A five-Justice majority of the Washington Supreme Court ruled in Youngs v. PeaceHealth (No. 87811-1) that a corporate healthcare provider’s defense counsel may communicate ex parte with the plaintiff’s treating physician if – and only if – the communication is for the purpose of providing legal advice, the physician has direct knowledge of the events triggering the litigation, and the communications concern the facts of the alleged negligent incident. Four dissenting Justices would not permit such communication.

Background: Youngs involved two consolidated actions. In each action, the plaintiff asserted claims against a corporate healthcare provider based on the alleged negligent actions of its physician employees. In both cases, the trial court entered an order on ex parte contacts and certified that order for discretionary review. The Court of Appeals consolidated the cases and transferred them to the Supreme Court, which granted review after concluding that the cases presented issues of broad public import requiring prompt determination.

Analysis: The Supreme Court grappled with two competing legal principles. The first, referred to as the Loudon rule (referring to Loudon v. Mhyre, 110 Wn.2d 675 (1988)) prohibits defense counsel in a personal injury case from communicating ex parte with the plaintiff’s nonparty treating physician. The purpose of that rule is evident: to protect the sanctity of the physician-patient relationship and the physician-patient privilege. As a result of that relationship and privilege, patient-physician communications are cloaked with confidentiality to promote proper treatment by facilitate full disclosure of information and protect patients from embarrassment or scandal.

The second rule, competing with the first, is the attorney-client privilege, which encourages full and frank communications between attorneys and their clients and thereby promotes broader public interests in the observance of law and administration of justice. In Upjohn Co. v. United States, 449 U.S. 383 (1981), the U.S. Supreme Court extended this privilege to corporate defendants. This rule, applied to medical malpractice cases, would not only permit but would encourage an employee of a corporate healthcare provider to communicate fully and frankly with the corporate defendant’s counsel so as to determine the best strategy (litigate or settle?) given the underlying facts.

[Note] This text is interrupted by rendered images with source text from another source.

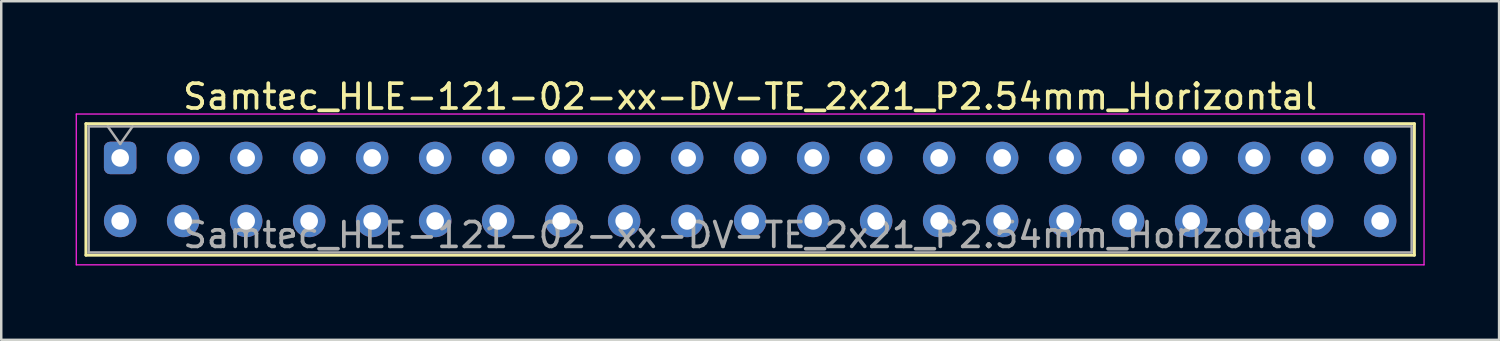
<source format=kicad_pcb>
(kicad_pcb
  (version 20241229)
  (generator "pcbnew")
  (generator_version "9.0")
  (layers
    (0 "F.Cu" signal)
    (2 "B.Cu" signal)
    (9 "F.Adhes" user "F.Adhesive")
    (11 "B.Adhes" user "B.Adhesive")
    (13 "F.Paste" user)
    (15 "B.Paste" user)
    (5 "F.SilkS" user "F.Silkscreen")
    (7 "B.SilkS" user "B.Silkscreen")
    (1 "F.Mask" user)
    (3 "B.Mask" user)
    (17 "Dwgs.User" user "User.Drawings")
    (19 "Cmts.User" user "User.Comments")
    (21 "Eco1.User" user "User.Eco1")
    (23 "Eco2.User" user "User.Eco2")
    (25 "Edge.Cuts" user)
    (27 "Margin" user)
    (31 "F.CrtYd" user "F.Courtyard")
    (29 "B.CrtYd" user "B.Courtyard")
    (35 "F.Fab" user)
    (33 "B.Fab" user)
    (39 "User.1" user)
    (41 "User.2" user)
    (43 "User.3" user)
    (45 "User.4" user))
  (footprint "Samtec_HLE-121-02-xx-DV-TE_2x21_P2.54mm_Horizontal"
    (layer "F.Cu")
    (at 1.795 3.318)
    (property "Reference" "Samtec_HLE-121-02-xx-DV-TE_2x21_P2.54mm_Horizontal" (at 25.4 -2.47 0) (layer "F.SilkS") (effects (font (size 1 1) (thickness 0.15))))
    (attr through_hole)
    (fp_line (start -1.38 -1.38) (end 52.18 -1.38) (stroke (width 0.12) (type solid)) (layer "F.SilkS"))
    (fp_line (start -1.38 3.92) (end -1.38 -1.38) (stroke (width 0.12) (type solid)) (layer "F.SilkS"))
    (fp_line (start 52.18 -1.38) (end 52.18 3.92) (stroke (width 0.12) (type solid)) (layer "F.SilkS"))
    (fp_line (start 52.18 3.92) (end -1.38 3.92) (stroke (width 0.12) (type solid)) (layer "F.SilkS"))
    (fp_line (start -1.77 -1.77) (end 52.57 -1.77) (stroke (width 0.05) (type solid)) (layer "F.CrtYd"))
    (fp_line (start -1.77 4.31) (end -1.77 -1.77) (stroke (width 0.05) (type solid)) (layer "F.CrtYd"))
    (fp_line (start 52.57 -1.77) (end 52.57 4.31) (stroke (width 0.05) (type solid)) (layer "F.CrtYd"))
    (fp_line (start 52.57 4.31) (end -1.77 4.31) (stroke (width 0.05) (type solid)) (layer "F.CrtYd"))
    (fp_line (start -1.27 -1.27) (end 52.07 -1.27) (stroke (width 0.1) (type solid)) (layer "F.Fab"))
    (fp_line (start -1.27 3.81) (end -1.27 -1.27) (stroke (width 0.1) (type solid)) (layer "F.Fab"))
    (fp_line (start -0.5 -1.27) (end 0 -0.563) (stroke (width 0.1) (type solid)) (layer "F.Fab"))
    (fp_line (start 0 -0.563) (end 0.5 -1.27) (stroke (width 0.1) (type solid)) (layer "F.Fab"))
    (fp_line (start 52.07 -1.27) (end 52.07 3.81) (stroke (width 0.1) (type solid)) (layer "F.Fab"))
    (fp_line (start 52.07 3.81) (end -1.27 3.81) (stroke (width 0.1) (type solid)) (layer "F.Fab"))
    (fp_text user "${REFERENCE}" (at 25.4 3.11 0) (layer "F.Fab") (effects (font (size 1 1) (thickness 0.15))))
    (pad "1" thru_hole roundrect (at 0 0) (size 1.31 1.31) (drill 0.71) (layers "*.Cu" "*.Mask") (roundrect_rratio 0.191))
    (pad "2" thru_hole circle (at 0 2.54) (size 1.31 1.31) (drill 0.71) (layers "*.Cu" "*.Mask"))
    (pad "3" thru_hole circle (at 2.54 0) (size 1.31 1.31) (drill 0.71) (layers "*.Cu" "*.Mask"))
    (pad "4" thru_hole circle (at 2.54 2.54) (size 1.31 1.31) (drill 0.71) (layers "*.Cu" "*.Mask"))
    (pad "5" thru_hole circle (at 5.08 0) (size 1.31 1.31) (drill 0.71) (layers "*.Cu" "*.Mask"))
    (pad "6" thru_hole circle (at 5.08 2.54) (size 1.31 1.31) (drill 0.71) (layers "*.Cu" "*.Mask"))
    (pad "7" thru_hole circle (at 7.62 0) (size 1.31 1.31) (drill 0.71) (layers "*.Cu" "*.Mask"))
    (pad "8" thru_hole circle (at 7.62 2.54) (size 1.31 1.31) (drill 0.71) (layers "*.Cu" "*.Mask"))
    (pad "9" thru_hole circle (at 10.16 0) (size 1.31 1.31) (drill 0.71) (layers "*.Cu" "*.Mask"))
    (pad "10" thru_hole circle (at 10.16 2.54) (size 1.31 1.31) (drill 0.71) (layers "*.Cu" "*.Mask"))
    (pad "11" thru_hole circle (at 12.7 0) (size 1.31 1.31) (drill 0.71) (layers "*.Cu" "*.Mask"))
    (pad "12" thru_hole circle (at 12.7 2.54) (size 1.31 1.31) (drill 0.71) (layers "*.Cu" "*.Mask"))
    (pad "13" thru_hole circle (at 15.24 0) (size 1.31 1.31) (drill 0.71) (layers "*.Cu" "*.Mask"))
    (pad "14" thru_hole circle (at 15.24 2.54) (size 1.31 1.31) (drill 0.71) (layers "*.Cu" "*.Mask"))
    (pad "15" thru_hole circle (at 17.78 0) (size 1.31 1.31) (drill 0.71) (layers "*.Cu" "*.Mask"))
    (pad "16" thru_hole circle (at 17.78 2.54) (size 1.31 1.31) (drill 0.71) (layers "*.Cu" "*.Mask"))
    (pad "17" thru_hole circle (at 20.32 0) (size 1.31 1.31) (drill 0.71) (layers "*.Cu" "*.Mask"))
    (pad "18" thru_hole circle (at 20.32 2.54) (size 1.31 1.31) (drill 0.71) (layers "*.Cu" "*.Mask"))
    (pad "19" thru_hole circle (at 22.86 0) (size 1.31 1.31) (drill 0.71) (layers "*.Cu" "*.Mask"))
    (pad "20" thru_hole circle (at 22.86 2.54) (size 1.31 1.31) (drill 0.71) (layers "*.Cu" "*.Mask"))
    (pad "21" thru_hole circle (at 25.4 0) (size 1.31 1.31) (drill 0.71) (layers "*.Cu" "*.Mask"))
    (pad "22" thru_hole circle (at 25.4 2.54) (size 1.31 1.31) (drill 0.71) (layers "*.Cu" "*.Mask"))
    (pad "23" thru_hole circle (at 27.94 0) (size 1.31 1.31) (drill 0.71) (layers "*.Cu" "*.Mask"))
    (pad "24" thru_hole circle (at 27.94 2.54) (size 1.31 1.31) (drill 0.71) (layers "*.Cu" "*.Mask"))
    (pad "25" thru_hole circle (at 30.48 0) (size 1.31 1.31) (drill 0.71) (layers "*.Cu" "*.Mask"))
    (pad "26" thru_hole circle (at 30.48 2.54) (size 1.31 1.31) (drill 0.71) (layers "*.Cu" "*.Mask"))
    (pad "27" thru_hole circle (at 33.02 0) (size 1.31 1.31) (drill 0.71) (layers "*.Cu" "*.Mask"))
    (pad "28" thru_hole circle (at 33.02 2.54) (size 1.31 1.31) (drill 0.71) (layers "*.Cu" "*.Mask"))
    (pad "29" thru_hole circle (at 35.56 0) (size 1.31 1.31) (drill 0.71) (layers "*.Cu" "*.Mask"))
    (pad "30" thru_hole circle (at 35.56 2.54) (size 1.31 1.31) (drill 0.71) (layers "*.Cu" "*.Mask"))
    (pad "31" thru_hole circle (at 38.1 0) (size 1.31 1.31) (drill 0.71) (layers "*.Cu" "*.Mask"))
    (pad "32" thru_hole circle (at 38.1 2.54) (size 1.31 1.31) (drill 0.71) (layers "*.Cu" "*.Mask"))
    (pad "33" thru_hole circle (at 40.64 0) (size 1.31 1.31) (drill 0.71) (layers "*.Cu" "*.Mask"))
    (pad "34" thru_hole circle (at 40.64 2.54) (size 1.31 1.31) (drill 0.71) (layers "*.Cu" "*.Mask"))
    (pad "35" thru_hole circle (at 43.18 0) (size 1.31 1.31) (drill 0.71) (layers "*.Cu" "*.Mask"))
    (pad "36" thru_hole circle (at 43.18 2.54) (size 1.31 1.31) (drill 0.71) (layers "*.Cu" "*.Mask"))
    (pad "37" thru_hole circle (at 45.72 0) (size 1.31 1.31) (drill 0.71) (layers "*.Cu" "*.Mask"))
    (pad "38" thru_hole circle (at 45.72 2.54) (size 1.31 1.31) (drill 0.71) (layers "*.Cu" "*.Mask"))
    (pad "39" thru_hole circle (at 48.26 0) (size 1.31 1.31) (drill 0.71) (layers "*.Cu" "*.Mask"))
    (pad "40" thru_hole circle (at 48.26 2.54) (size 1.31 1.31) (drill 0.71) (layers "*.Cu" "*.Mask"))
    (pad "41" thru_hole circle (at 50.8 0) (size 1.31 1.31) (drill 0.71) (layers "*.Cu" "*.Mask"))
    (pad "42" thru_hole circle (at 50.8 2.54) (size 1.31 1.31) (drill 0.71) (layers "*.Cu" "*.Mask")))
  (gr_rect
    (start -3 -3)
    (end 57.39 10.653)
    (stroke (width 0.1) (type default))
    (fill no)
    (layer "Edge.Cuts")))
</source>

The issue in Youngs is that these rules arguably conflict where the plaintiff’s treating physician is also employed by the corporate defendant. Under Loudon, the corporate defendant’s counsel cannot communicate ex parte with the treating physician. Under Upjohn, the corporate defendant’s counsel can and should communicate ex parte with the treating physician.

To protect the values underlying both the physician-patient and the attorney-client privileges, the Supreme Court in Youngs adopted a modified version of the Upjohn test. Specifically, it held that an attorney hired by a defendant health care provider to investigate or litigate an alleged negligent event may conduct privileged ex parte communications with a plaintiff’s nonparty treating physician only where the communication is for the purpose of providing legal advice, the physician has direct knowledge of the events triggering the litigation, and the communications concern the facts of the alleged incident.

Dissent: The four dissenting Justices rejected the majority’s new rule because it not only subjects the physician-patient relationship to the inherent dangers of inadvertent disclosure but prevents the plaintiff from inquiring about any such disclosures under the cloak of the attorney-client privilege. Balancing the competing interests, the dissent would uphold the Loudon rule, in part, because, even applying Loudon, the relevant facts remain fully available to both parties – through normal discovery channels rather than through ex parte communications.

Commentary: It is not surprising that this case garnered both a strong majority and a strong dissent. The interests underlying the physician-patient privilege and the attorney-client privilege are important, and how those interests should properly be balanced is a difficult inquiry. Nonetheless, the dissent persuasively argues that the physician-patient privilege is paramount – we expect our treating physicians to protect our confidences – and that a corporate healthcare provider’s counsel can obtain the information necessary to formulate a legal strategy through normal discovery channels rather than through ex parte communications.